The possibilities may not be technically endless, but you could certainly go mad trying to nail the perfect SV Coupe. To avoid this definitively first-world problem, SVO will abseil in a SWAT team of experts to steer you through the possibilities. In excess of 100 exterior paint colours are available, although they can "match to sample" hues, too. Although I personally still shudder at the prospect of two-tone paint, it’s back in vogue here and looks pretty cool, it must be said. You can go "duo-tone" inside, too, with contrasting colour leather on the front and rear seats.

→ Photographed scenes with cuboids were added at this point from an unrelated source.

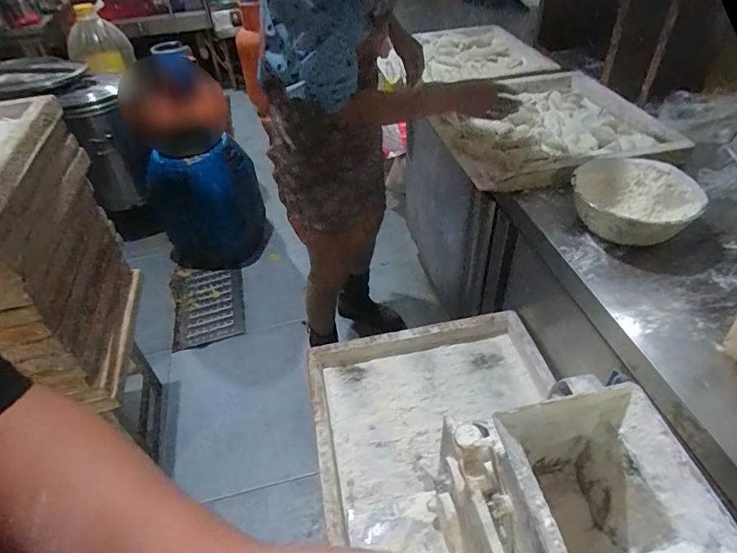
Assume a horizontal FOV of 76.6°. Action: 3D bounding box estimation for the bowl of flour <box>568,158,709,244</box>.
[{"bbox_3d":[0.444,-0.130,0.786,0.196,0.075,0.158,25,50,27],"label":"bowl of flour"}]

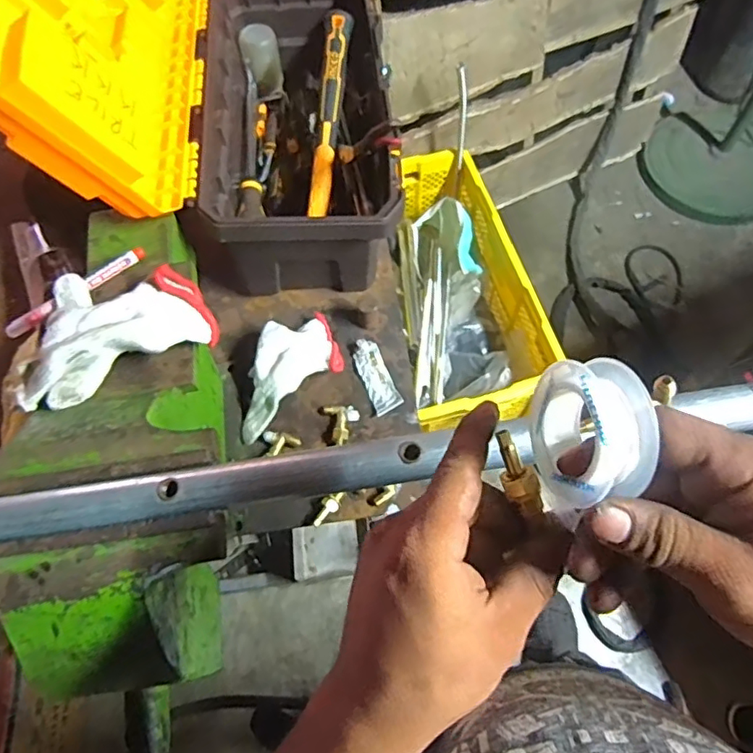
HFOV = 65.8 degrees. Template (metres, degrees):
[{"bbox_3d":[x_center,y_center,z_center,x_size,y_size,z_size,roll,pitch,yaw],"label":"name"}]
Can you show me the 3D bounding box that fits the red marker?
[{"bbox_3d":[-0.270,-0.077,0.527,0.136,0.012,0.019,-34,69,-13],"label":"red marker"}]

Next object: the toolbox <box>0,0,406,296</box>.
[{"bbox_3d":[-0.164,-0.351,0.660,0.342,0.322,0.446,-6,65,-1],"label":"toolbox"}]

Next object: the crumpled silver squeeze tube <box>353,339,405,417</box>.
[{"bbox_3d":[0.000,0.000,0.681,0.033,0.015,0.090,-22,67,-8],"label":"crumpled silver squeeze tube"}]

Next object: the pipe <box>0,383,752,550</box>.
[{"bbox_3d":[-0.163,0.085,0.386,0.881,0.023,0.030,-8,65,-2],"label":"pipe"}]

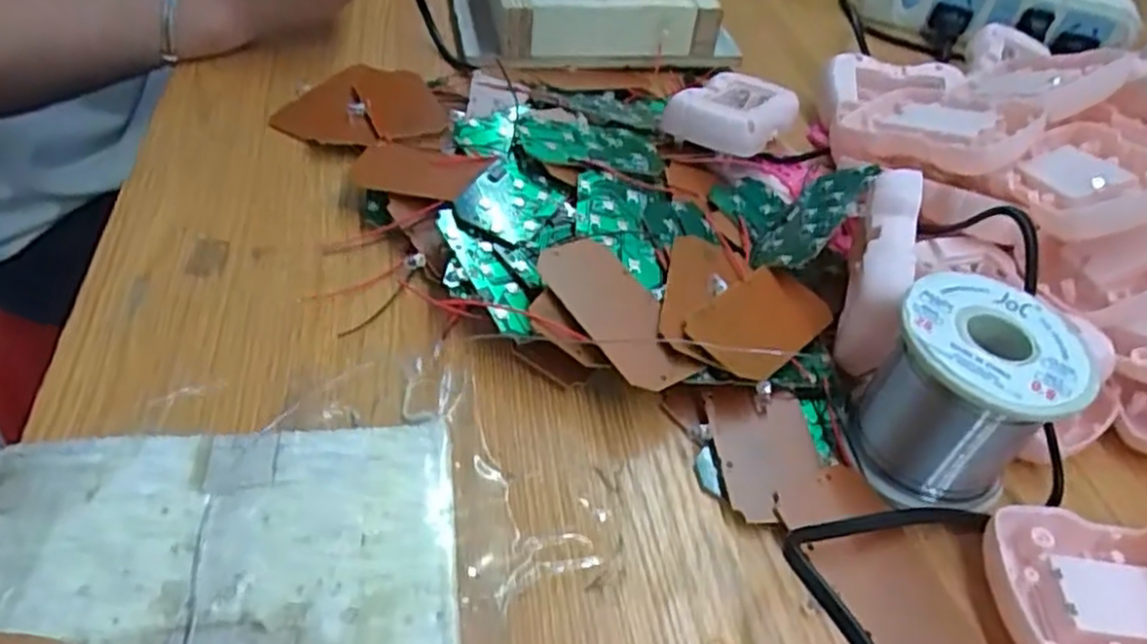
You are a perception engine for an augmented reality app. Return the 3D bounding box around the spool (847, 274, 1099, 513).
[{"bbox_3d":[0.138,0.024,0.270,0.057,0.056,0.059,35,51,25],"label":"spool"}]

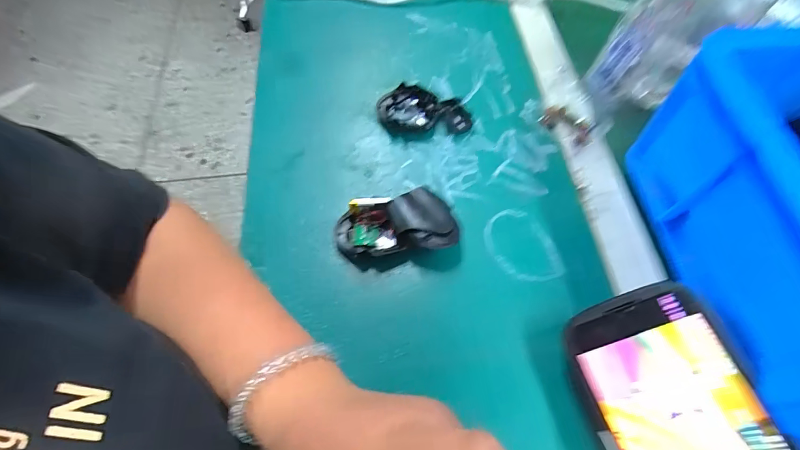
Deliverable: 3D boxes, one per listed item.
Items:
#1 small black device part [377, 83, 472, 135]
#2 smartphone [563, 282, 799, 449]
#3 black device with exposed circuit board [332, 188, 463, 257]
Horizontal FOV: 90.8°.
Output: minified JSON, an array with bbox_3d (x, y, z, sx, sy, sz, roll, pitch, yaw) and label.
[{"bbox_3d":[0.024,-0.116,0.394,0.091,0.017,0.046,3,61,5],"label":"small black device part"},{"bbox_3d":[0.162,0.124,0.218,0.087,0.006,0.171,-30,60,24],"label":"smartphone"},{"bbox_3d":[-0.004,-0.001,0.326,0.097,0.028,0.051,-2,61,2],"label":"black device with exposed circuit board"}]

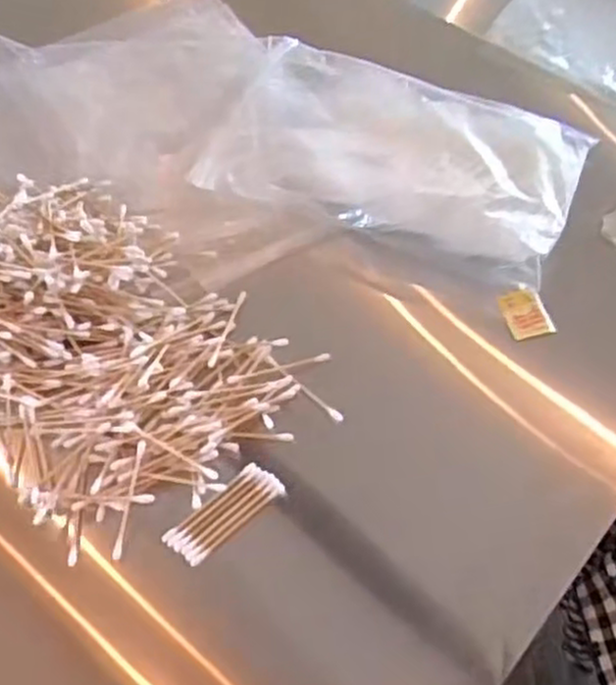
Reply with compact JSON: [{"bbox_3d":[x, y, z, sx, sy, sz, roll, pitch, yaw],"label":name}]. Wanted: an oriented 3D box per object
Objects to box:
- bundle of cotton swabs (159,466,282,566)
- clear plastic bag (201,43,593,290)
[{"bbox_3d":[-0.050,0.103,0.457,0.073,0.008,0.026,-36,65,-19],"label":"bundle of cotton swabs"},{"bbox_3d":[0.062,-0.150,0.582,0.281,0.040,0.164,21,62,13],"label":"clear plastic bag"}]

Jason Barlow's bespoke Range Rover SV Coupe, a homage to the original 1970 Range Rover, the two-door in period Bahama Gold.
Bespoke quilt patterns, contrast stitching, head-rest embroidery, door-handle and tread-plate engraving, and badging made of semi-precious metals are all on the menu. GQ had a consultation with two experts – real customers are served lunch by a Michelin-starred chef at this point – and attempted an homage to the original 1970 Range Rover, the two-door in period Bahama Gold (recently reactivated by JLR’s classic division, at £135k a pop). It’s more bronze than gold, but we’ll take it. The other tempting option is the "liquid metal" Liquesence paint, which features a rich silver with ultra-thin aluminium flake pigments within its multiple layers. That’s a £30,000 option.
The car itself is all-new, apart from the bonnet and lower tail-gate. Part of the formality McGovern refers to is achieved by the two-part grille, which uses two different types of mesh with a metal surround. The Range Rover script is handcrafted by artisans in Birmingham’s Jewellery Quarter. The laser LED headlights come from somewhere else, and illuminate the road ahead like the runway at Heathrow. The car sits 8mm lower than standard, although the wheel-base is identical. The more you study the SV Coupe’s silhouette, the more you realise how much graft has gone into it, particularly in narrowing the glass area. It’s the also the first Range Rover to be available with 23-inch alloy wheels.
Inside, there are new heated and cooled 20-way adjustable seats, a 1,700w, 23-speaker Meridian audio system with a dual-channel subwoofer, and some incredible new cabin treatments, including a Nautica veneer that fuses walnut and sycamore together to genuinely stunning effect.
Of course, a Range Rover is a Range Rover is a Range Rover, so it’ll climb mountains and wade through 900mm of water. But what lunatic would even think of doing such things?